It’s never too early to start planning for retirement. Yes, even if you’re fresh out of college and barely have a career to wind down.
As any investment adviser will tell you, money grows over time. The earlier you begin saving, the more time your money has to grow. The law of compound interest is on early savers’ sides.
There’s no downside to putting together a retirement plan at your earliest convenience. Only upside. As you begin wrapping your head around your retirement planning, follow this cheat sheet carefully. See how many items you can cross off it before your 30th birthday.
Use Saving and Budgeting Apps
Does the world need another budgeting app?
The jury’s out. But that’s beside the point, anyway: There are already plenty to choose from. Look for mobile-friendly tools that link all your bank accounts, credit cards, and loans to a single dashboard, providing a complete, single-sign-on look at your financial profile. Use pre-set or customizable spending categories to quantify and organize your day-to-day spending and weekly or monthly budgets.
The goal here is to gain a clear, just-the-facts picture of your cash flow. Once that’s in hand, it’s much easier to create a sustainable household budget that includes a generous monthly savings allowance.
Automate Your Savings
Worried that you won’t remember to make manual checking-to-savings transfers after each paycheck? You’re in good company. Take the uncertainty out of saving by setting up recurring transfers. Most banks let you do this internally, or you can use a third-party app that automatically adjusts your transfers based on your cash flow.
Accelerate Debt Payments When Possible
If you have high-interest debts, such as student loans or persistent credit card balances, raise your monthly payment as high as you can bear. Making the bare minimum payment lengthens your loan term and raises your aggregate interest costs, effectively robbing your long-term savings. One caveat: Confirm that your loan doesn’t have a prepayment penalty before making your last payment.
Enroll in Your Employer’s Retirement Plan (and Take Advantage of the Match)
If your employer offers a tax-qualified retirement plan, such as a 401(k), enroll in it today. Take advantage of the employer match or boost, too: Many employers have dollar-for-dollar or dollar-for-two-dollar matches that magnify your saving and investing power.
Open an Individual Retirement Account
Virtually everyone is eligible for an individual retirement account (IRA), even those with access to tax-qualified employer plans. Traditional and Roth IRAs are the most common configurations, with Roths offering slightly more favorable tax treatment over long timespans. However, both plans have income limits and contribution limitations, so you’ll want to check with the IRS or your investment adviser to determine which is more suitable for your situation.
Avoid High-Interest Revolving Debt
Credit cards have their place, but it’s usually not a good idea to run month-to-month balances on them. Every dollar you pay in interest is a dollar you can’t put toward your retirement — a dollar that won’t grow with time.
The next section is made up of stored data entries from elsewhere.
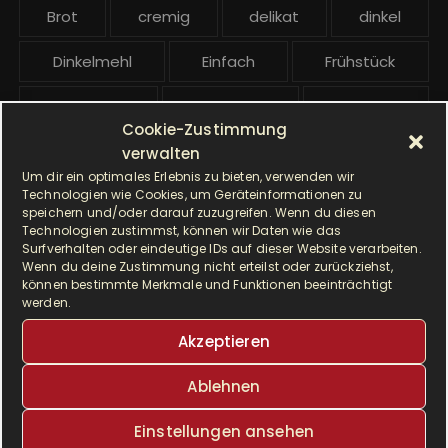
t
Brot
cremig
delikat
dinkel
r
ä
Dinkelmehl
Einfach
Frühstück
g
Gebäck
gesund
Grillen
e
Cookie-Zustimmung
Hauptgericht
Hefe
Hefeteig
verwalten
Um dir ein optimales Erlebnis zu bieten, verwenden wir
Technologien wie Cookies, um Geräteinformationen zu
HP5031
HP 5031
speichern und/oder darauf zuzugreifen. Wenn du diesen
Technologien zustimmst, können wir Daten wie das
I Prep & Cook Gourmet
kochen
Surfverhalten oder eindeutige IDs auf dieser Website verarbeiten.
Wenn du deine Zustimmung nicht erteilst oder zurückziehst,
können bestimmte Merkmale und Funktionen beeinträchtigt
Krups
Krups Master Perfect Gourmet
werden.
Krups Prep & Cook
Akzeptieren
Krups Prep & Cook Rezepte
Ablehnen
Krups Prep and Cook
Einstellungen ansehen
If you’re currently running monthly credit card balances, make a plan to pay them down, and another plan to avoid them in the future.
Create Separate Saving and Investing Buckets
If you haven’t already done so, set aside three to six months’ pay in an emergency fund. Then, set up additional savings and investing buckets with specific goals and time horizons: down payment on a mortgage, kids’ education, vacation budget, and so on. Even if you have no plans to start a family or buy a house, you’ll want time-organized savings for when you do make these major life decisions.
It’s Never Too Early to Start
Retirement is for old people, right? You’re not old. So why worry about something that’ll only happen when you are?
Because, if all goes according to plan, you’ll be old someday. (Let’s set aside questions about what qualifies as “old” for the moment.) You’ll be sick of punching in and punching out every day. You’ll want to do things at your own pace for what’s hopefully a long, healthy retirement.
And you’ll want to be prepared for whatever may come. Numbers don’t lie: the sooner you get started on your retirement plan, the more secure your future is likely to be.
If you’re still asking “why now,” you’re doing it wrong. It’s time for “why wait?”